• **Texto dado**:
┌────────

Bruno Cillóniz, cesy, golcito18, luispenha

----------


## juancali

desearia saber sobre que tipo de stevia esta usted hablando,la criolla paraguaya o la moritaIII? ya que segun ello debemos establecer los costos para el proyecto por hectarea y para el invernadero para la producccion de plantines tengo algo avanzado pero me gusaria intercambiar opiniones y establecer alianzas en funcion de una mejora del trabajador del campo

----------


## Mario Vaca ortiz

La variedad que estoy utilizando es Morita II Para grupos interesados en desarrollar este cultivo en Perú favor contactar a los teléfonos  989666342 ---  0059388177074 Email: semsteviacorp@gmail.com

----------


## STEVEN8586

Hola: 
Me llamo esteban. Soy estudiante del ultimo ciclo de ing. Agrónoma, y estoy interesado den hacer mi tesis en el cultivo de stevia, solo quisiera que alguien me oriente respecto a una realidad problemática en ese cultivo. Estoy por propagar in vitro plantas de stevia para luego aclimatar en un vivero.
Por favor desearía que alguien conocedor de ese cultivo me oriente. 
Gracias. 
Acepto sugerencias sobre otro cultivo.

----------


## gjaram

Esteban; el cultivo in vitro de Stevia es sumamente fácil!..como la mayoría de las plantas herbáceas. Lo que debes hacer es lo siguiente:
1) Obtener material vegetal de buena calidad (brotes saludable, sin manchas, vigorosos). Preferentemente cosechas de cultivos que estén bajo invernadero o sombreadero (porque se encuentran mas limpios). Este material se corta con tijera desinfectada en alcohol y a medida que vas sacando los brotes los vas colocando en bandejas plasticas hidratadas con agua para que no se deshidraten. De preferencia haces esta operación en la mañana, con temperaturas "frescas".

└────────

• **Material recopilado**:
┌────────

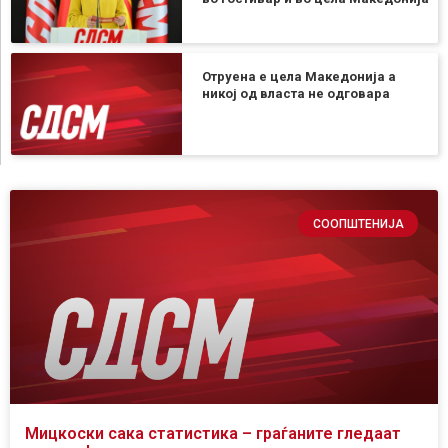
Отруена е цела Македонија а
никој од власта не одговара
СООПШТЕНИЈА
Мицкоски сака статистика – граѓаните гледаат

└────────

• **Sobre la tarea**: Por favor, copia sin cambios el fragmento del hilo sobre el cultivo de stevia que empieza con las palabras que contienen "## STEVEN8586" y termina en "en un vivero.".

• **Resultado**:
## STEVEN8586

Hola: 
Me llamo esteban. Soy estudiante del ultimo ciclo de ing. Agrónoma, y estoy interesado den hacer mi tesis en el cultivo de stevia, solo quisiera que alguien me oriente respecto a una realidad problemática en ese cultivo. Estoy por propagar in vitro plantas de stevia para luego aclimatar en un vivero.